Там из открытого люка выбирался человек, закутанный в темно-коричневый балахон, который представлял из себя цельный чехол, закрывавший все тело полностью, не оставляя даже намека на телосложение незнакомца. У одежды отсутствовали рукава, пуговицы и вообще хоть что-нибудь связывающее это чудо с нормальной одеждой, зато на голове неизвестного был надет тяжелый, искусно выкованный, бронзовый шлем, лицевая пластина была выполнена в виде человеческого лица с разинутым в безмолвном крике ртом. Каждая морщинка, каждая линия бронзовой головы тщательнейшим образом подражала реальному образу застывшего в момент агонии человека, в коротких бронзовых волосах виднелся украшенный обруч, усеянный острыми шипами, загнутыми внутрь, так, что они впивались в металлическую поверхность шлема; похожее кольцо обнаружилось и ниже, на шее, частично скрытое складками балахона. Пугающая фигура наконец выбралась из люка, не обращая внимание на то, что опирается на вываленные потроха полуголого трупа, валяющегося прямиком у самого спуска, еще несколько человеческих тел лежали в отдалении вперемешку с разорванными тушами монстров. Окинув взглядом побоище, фигура неспешно направилась в дальний от Сколотова проход, скрывшись за горой мусора.
Вынырнув из невидимости, Олег, стараясь унять дрожь, обратился к мусорщику:
— И что это была за хренотень?
— Без понятия, проклятый, местные назвали их жуть, появились у нас совсем недавно, с десяток дней назад, запомни, как выглядят эти твари, и не попадайся им на глаза, могут, конечно, и мимо пройти, а могут остановится, глянуть на человека, и у того без причины кожа сползает, как старая тряпка отвалится, потому не связывайся с ними, пусть и ты кое-что умеешь, только на жутях свои способности не пробуй, лучше мерзость какую сторукую из канализации забори, если повыпендриваться уколет, безопасней это.

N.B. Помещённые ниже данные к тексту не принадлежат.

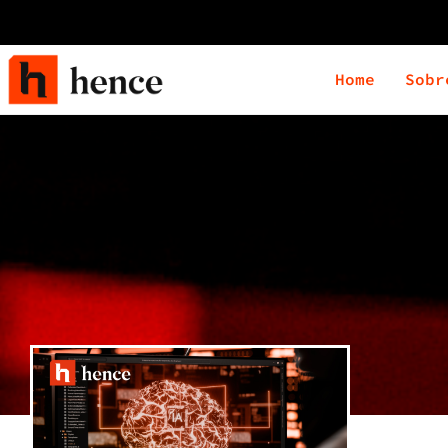
Home
Sobr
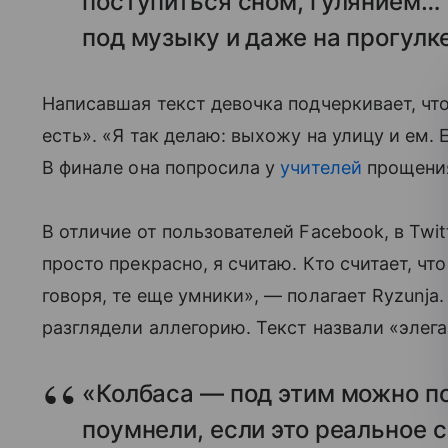
поступиться сном, гулянием…
под музыку и даже на прогулке
Написавшая текст девочка подчеркивает, что 
есть». «Я так делаю: выхожу на улицу и ем.
В финале она попросила у
учителей
прощения
В отличие от пользователей Facebook, в Twit
просто прекрасно, я считаю. Кто считает, что
говоря, те еще умники», — полагает Ryzunja
разглядели аллегорию. Текст назвали «элег
«Колбаса — под этим можно по
поумнели, если это реальное с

— Ну так что, эти монстры так и будут бродить, выкашивая людей, и никто ничего не сделает?
— А да, ты про тех, — кивнул мусорщик за угол, — да не, о чем бишь я, эти не жутями убиты, то рабы Сун-Ган, жути их у того клана покупают и незнамо зачем гонят под землю, монстры их разодрали, видно, для того они и нужны, чтобы тварей отвлекать. Мы последнее время частенько с ними сталкиваемся, и скажу тебе, иногда с заглотом приятней встретиться, чем с этими истуканами. Ладно, нече торчать, пошли далее.